- [EXERCISE]: Although the records contain pictures, none belong in the copy: restate word for word only the lines from the one with "left shoulder: (218, 191)" through the one with "right back paw: (209, 460)", both included.

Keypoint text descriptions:
Segment Open
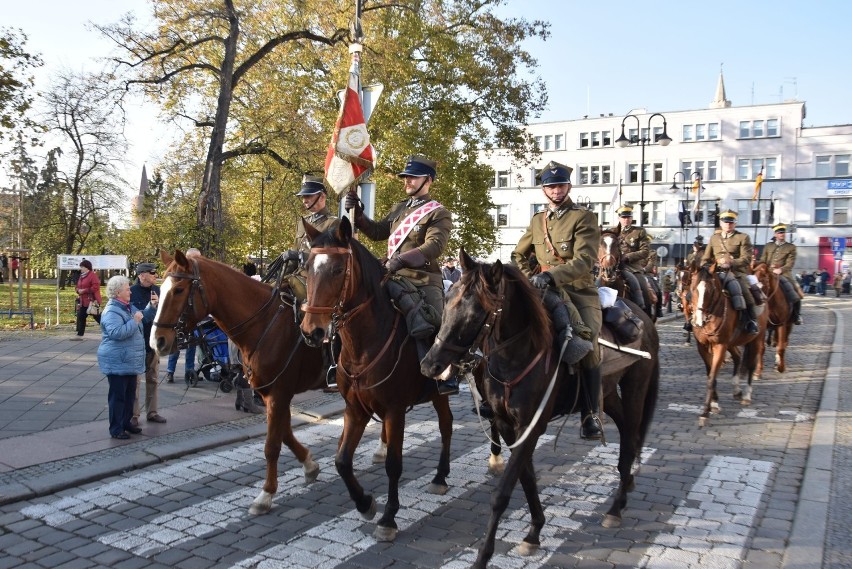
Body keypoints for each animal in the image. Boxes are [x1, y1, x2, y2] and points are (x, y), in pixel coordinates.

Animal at [150, 248, 326, 516]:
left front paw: (265, 495)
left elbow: (272, 445)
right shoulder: (271, 393)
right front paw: (309, 465)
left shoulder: (278, 393)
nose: (157, 341)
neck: (265, 323)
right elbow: (284, 433)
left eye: (179, 290)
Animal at [298, 217, 456, 540]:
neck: (364, 344)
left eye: (337, 270)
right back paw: (439, 476)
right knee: (446, 425)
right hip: (437, 394)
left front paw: (388, 517)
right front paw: (365, 503)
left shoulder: (395, 412)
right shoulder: (355, 409)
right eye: (306, 267)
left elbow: (394, 464)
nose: (312, 332)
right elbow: (342, 460)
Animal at [420, 248, 660, 568]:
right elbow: (527, 479)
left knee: (631, 436)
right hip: (607, 394)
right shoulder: (508, 427)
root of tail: (643, 315)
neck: (516, 356)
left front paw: (483, 555)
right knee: (624, 430)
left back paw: (616, 507)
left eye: (475, 313)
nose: (429, 366)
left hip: (635, 387)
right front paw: (534, 532)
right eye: (447, 302)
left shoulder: (531, 426)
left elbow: (503, 492)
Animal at [688, 264, 768, 424]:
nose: (698, 320)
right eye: (693, 288)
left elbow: (712, 377)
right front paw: (714, 403)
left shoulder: (720, 346)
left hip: (756, 339)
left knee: (751, 365)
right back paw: (736, 389)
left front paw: (705, 412)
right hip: (732, 342)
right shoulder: (702, 347)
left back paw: (747, 395)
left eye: (710, 290)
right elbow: (710, 374)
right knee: (737, 357)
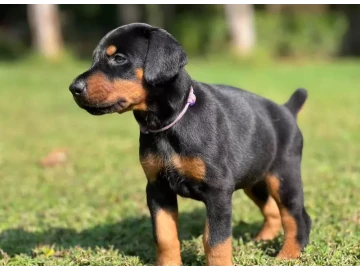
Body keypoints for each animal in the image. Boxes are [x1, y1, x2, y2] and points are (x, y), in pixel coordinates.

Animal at [69, 22, 310, 266]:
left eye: (119, 58)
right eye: (94, 59)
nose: (73, 88)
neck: (169, 125)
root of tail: (287, 110)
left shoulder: (218, 191)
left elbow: (215, 240)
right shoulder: (157, 188)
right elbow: (165, 235)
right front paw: (169, 265)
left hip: (283, 177)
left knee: (296, 217)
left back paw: (287, 255)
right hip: (254, 178)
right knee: (272, 210)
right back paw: (262, 240)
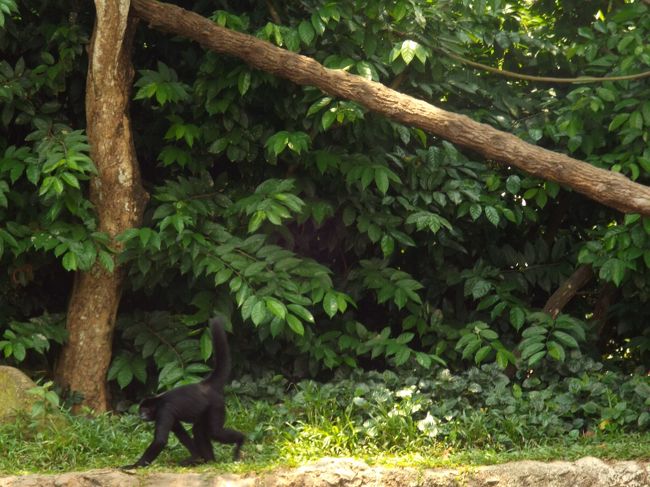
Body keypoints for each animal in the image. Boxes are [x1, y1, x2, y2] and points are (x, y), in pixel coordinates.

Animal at [121, 320, 243, 468]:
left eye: (145, 410)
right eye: (141, 409)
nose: (141, 415)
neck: (158, 402)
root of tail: (205, 384)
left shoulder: (164, 411)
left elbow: (160, 441)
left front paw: (135, 465)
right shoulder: (169, 415)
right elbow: (181, 433)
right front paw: (196, 457)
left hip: (216, 404)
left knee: (215, 432)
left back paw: (240, 440)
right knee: (199, 431)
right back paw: (209, 460)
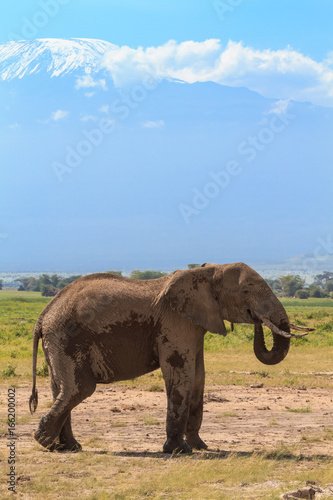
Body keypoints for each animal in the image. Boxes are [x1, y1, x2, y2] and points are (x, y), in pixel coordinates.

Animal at [29, 264, 312, 456]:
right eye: (245, 291)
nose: (257, 319)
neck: (208, 271)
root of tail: (42, 316)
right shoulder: (175, 322)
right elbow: (181, 374)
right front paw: (179, 451)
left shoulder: (194, 323)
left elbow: (198, 377)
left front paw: (201, 446)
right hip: (67, 337)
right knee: (79, 388)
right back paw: (45, 441)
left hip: (57, 340)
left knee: (60, 388)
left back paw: (68, 447)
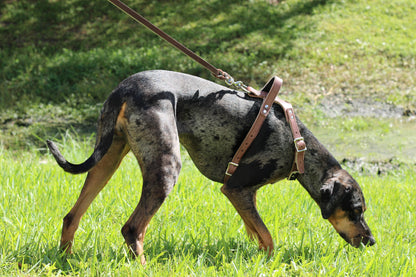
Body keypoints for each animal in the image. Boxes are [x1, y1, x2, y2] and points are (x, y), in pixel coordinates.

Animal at [47, 69, 376, 264]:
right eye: (356, 209)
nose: (372, 241)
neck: (298, 147)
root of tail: (125, 88)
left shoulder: (244, 196)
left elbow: (256, 231)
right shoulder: (235, 188)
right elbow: (268, 238)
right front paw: (268, 263)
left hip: (108, 160)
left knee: (72, 216)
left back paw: (65, 259)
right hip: (165, 167)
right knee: (132, 229)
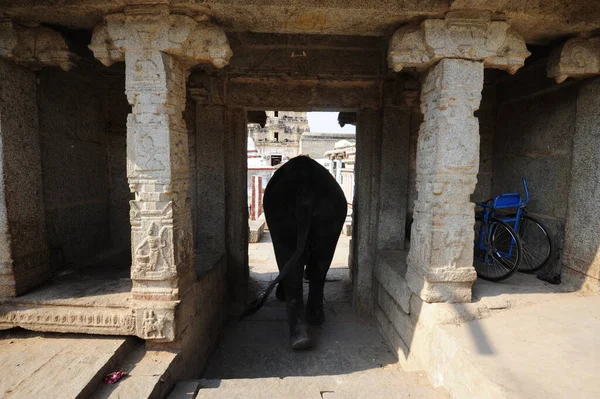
Segment Closed
- [SOLUTION FOR THIS TASK]:
left shoulder: (218, 191)
left elbow: (215, 240)
right shoulder: (157, 188)
right elbow: (165, 235)
right front paw: (169, 265)
left hip: (283, 177)
left knee: (296, 217)
left back paw: (287, 255)
right hip: (254, 178)
right knee: (272, 210)
right back paw: (262, 240)
Body keypoints for each animal in the image. Boxes are [x1, y1, x2, y2] and points are (x, y), in pixel coordinates.

Animal at [121, 320, 243, 468]:
left eye: (145, 410)
right eye: (141, 409)
nose: (141, 415)
neck: (158, 402)
root of tail: (205, 384)
left shoulder: (164, 411)
left elbow: (160, 441)
left front paw: (135, 465)
right shoulder: (169, 415)
right elbow: (181, 433)
right front paw: (196, 457)
left hip: (216, 404)
left knee: (215, 432)
left back paw: (240, 440)
right knee: (199, 431)
right back paw: (209, 460)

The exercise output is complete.